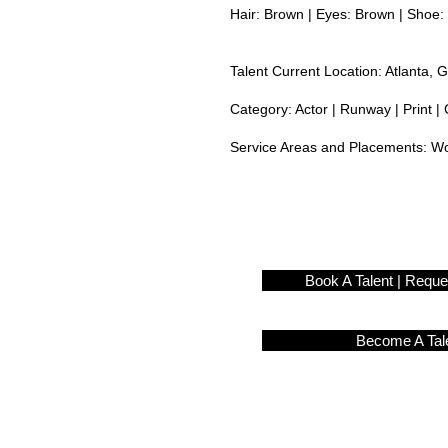
Hair: Brown | Eyes: Brown | Shoe: 
Talent Current Location: Atlanta, 
Category: Actor | Runway | Print | 
Service Areas and Placements:
Wo
Book A Talent | Requ
Become A Tal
——————————
Copy, exactly and with nothing added, the lines from the one containing "Category: Actor | Runway | Print |" through the end of the records.

### Reply
Category: Actor | Runway | Print | 
Service Areas and Placements:
Wo
Book A Talent | Requ
Become A Tal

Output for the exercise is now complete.